Sous contrat jusqu’en juin 2028, Bradley Barcola ne prolongera donc pas son aventure parisienne. Une décision qui rebat les cartes de son avenir. Si un départ n’était jusqu’ici pas envisagé, il n’est désormais plus exclu. Le PSG, toutefois, n’a aucune intention de brader l’un de ses joueurs les plus prometteurs.

Un prix fixé à 170 millions d’euros

Conscient de la valeur de son ailier de 23 ans, le champion de France a fixé la barre très haut. En cas de transfert, Paris réclame pas moins de 170 millions d’euros. Une valorisation qui s’inscrit dans un marché en pleine inflation, marqué notamment par les transferts de Morgan Rogers vers Chelsea pour 138 millions d’euros et d’Elliot Anderson à Manchester City pour 135 millions d’euros.
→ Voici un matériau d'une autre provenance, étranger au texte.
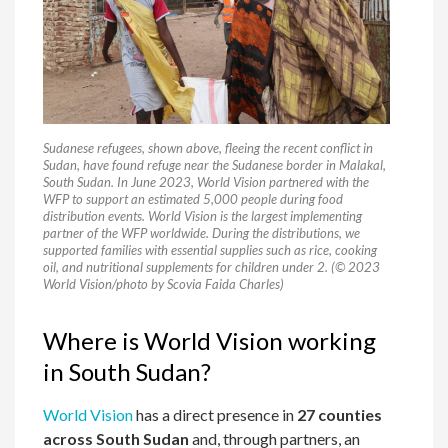
Sudanese refugees, shown above, fleeing the recent conflict in
Sudan, have found refuge near the Sudanese border in Malakal,
South Sudan. In June 2023, World Vision partnered with the
WFP to support an estimated 5,000 people during food
distribution events. World Vision is the largest implementing
partner of the WFP worldwide. During the distributions, we
supported families with essential supplies such as rice, cooking
oil, and nutritional supplements for children under 2. (© 2023
World Vision/photo by Scovia Faida Charles)
Where is World Vision working
in South Sudan?
World Vision
has a direct presence in
27 counties
across South Sudan
and, through partners, an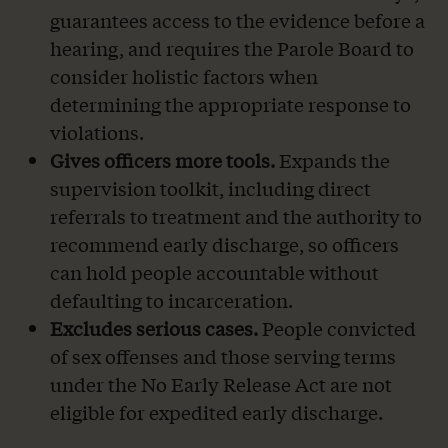
guarantees access to the evidence before a
hearing, and requires the Parole Board to
consider holistic factors when
determining the appropriate response to
violations.
Gives officers more tools.
Expands the
supervision toolkit, including direct
referrals to treatment and the authority to
recommend early discharge, so officers
can hold people accountable without
defaulting to incarceration.
Excludes serious cases.
People convicted
of sex offenses and those serving terms
under the No Early Release Act are not
eligible for expedited early discharge.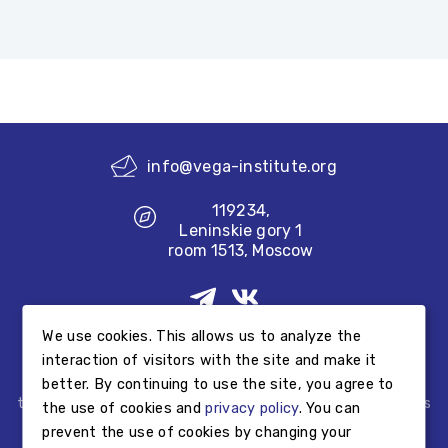
info@vega-institute.org
119234,
Leninskie gory 1
room 1513, Moscow
We use cookies. This allows us to analyze the
Made by
interaction of visitors with the site and make it
better. By continuing to use the site, you agree to
Information published on the Foundation’s website does not
testify to the Foundation’s educational or outreach activities
the use of cookies and
privacy policy
. You can
but provides information about educational or outreach
prevent the use of cookies by changing your
activities performed by other third parties.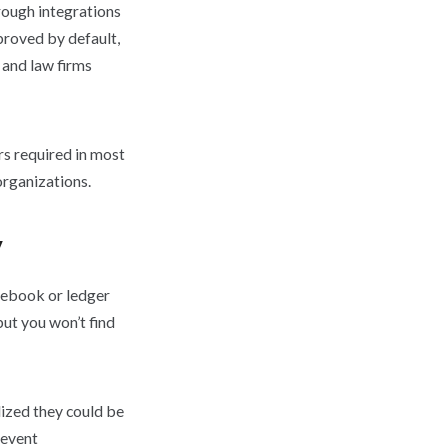
hrough integrations
proved by default,
 and law firms
rs required in most
organizations.
y
otebook or ledger
 but you won’t find
lized they could be
 event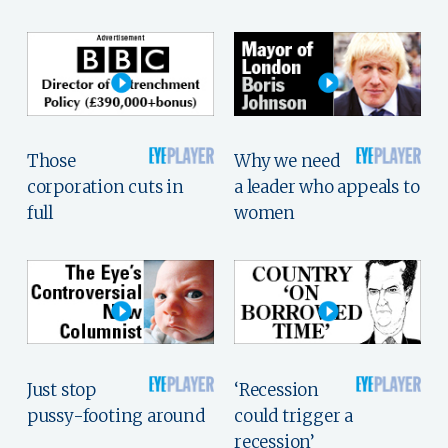
Those
Why we need
corporation cuts in
a leader who appeals to
full
women
Just stop
‘Recession
pussy-footing around
could trigger a
recession’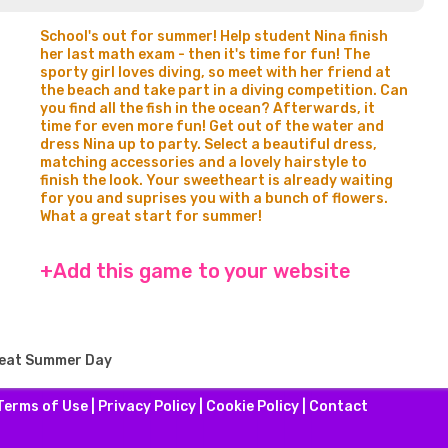
School's out for summer! Help student Nina finish
her last math exam - then it's time for fun! The
sporty girl loves diving, so meet with her friend at
the beach and take part in a diving competition. Can
you find all the fish in the ocean? Afterwards, it
time for even more fun! Get out of the water and
dress Nina up to party. Select a beautiful dress,
matching accessories and a lovely hairstyle to
finish the look. Your sweetheart is already waiting
for you and suprises you with a bunch of flowers.
What a great start for summer!
+Add this game to your website
reat Summer Day
Terms of Use
|
Privacy Policy
|
Cookie Policy
|
Contact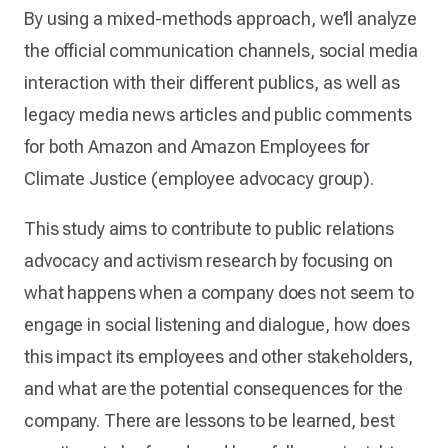
By using a mixed-methods approach, we’ll analyze
the official communication channels, social media
interaction with their different publics, as well as
legacy media news articles and public comments
for both Amazon and Amazon Employees for
Climate Justice (employee advocacy group).
This study aims to contribute to public relations
advocacy and activism research by focusing on
what happens when a company does not seem to
engage in social listening and dialogue, how does
this impact its employees and other stakeholders,
and what are the potential consequences for the
company. There are lessons to be learned, best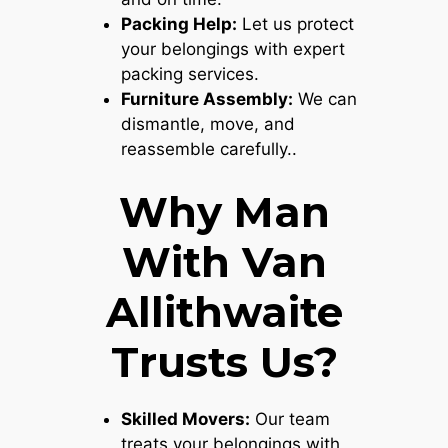
Packing Help:
Let us protect
your belongings with expert
packing services.
Furniture Assembly:
We can
dismantle, move, and
reassemble carefully..
Why Man
With Van
Allithwaite
Trusts Us?
Skilled Movers:
Our team
treats your belongings with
Fort d’une excellente Coupe du monde, conclue avec trois réalisations, Barcola continue de séduire les plus grands clubs européens. Sa vitesse, sa capacité à éliminer et son efficacité offensive en font l’un des profils les plus convoités du marché.

Arsenal et Liverpool à l’affût

La Premier League suit de près l’évolution du dossier. Arsenal s’est renseigné sur la situation du Français, mais c’est surtout Liverpool qui affiche un intérêt concret. Les Reds souhaitent renforcer leur secteur offensif, même si le montant réclamé par le PSG est aujourd’hui jugé largement supérieur à leurs intentions financières.

À ce stade, aucune négociation officielle n’a été engagée entre le club parisien et un prétendant.

Une ascension fulgurante

Recruté à l’été 2023 en provenance de l’Olympique Lyonnais pour 45 millions d’euros, Bradley Barcola s’est progressivement imposé dans l’effectif parisien. Lors de la saison écoulée, il a disputé 49 rencontres toutes compétitions confondues, dont 35 comme titulaire, pour un bilan de 13 buts.

Si son avenir semble désormais s’écrire loin du Parc des Princes, le PSG entend faire de son éventuel transfert l’une des plus grosses opérations financières de son histoire. Reste à savoir si un club sera prêt à investir les 170 millions d’euros exigés pour s’attacher les services de l’un des talents les plus prometteurs du football français.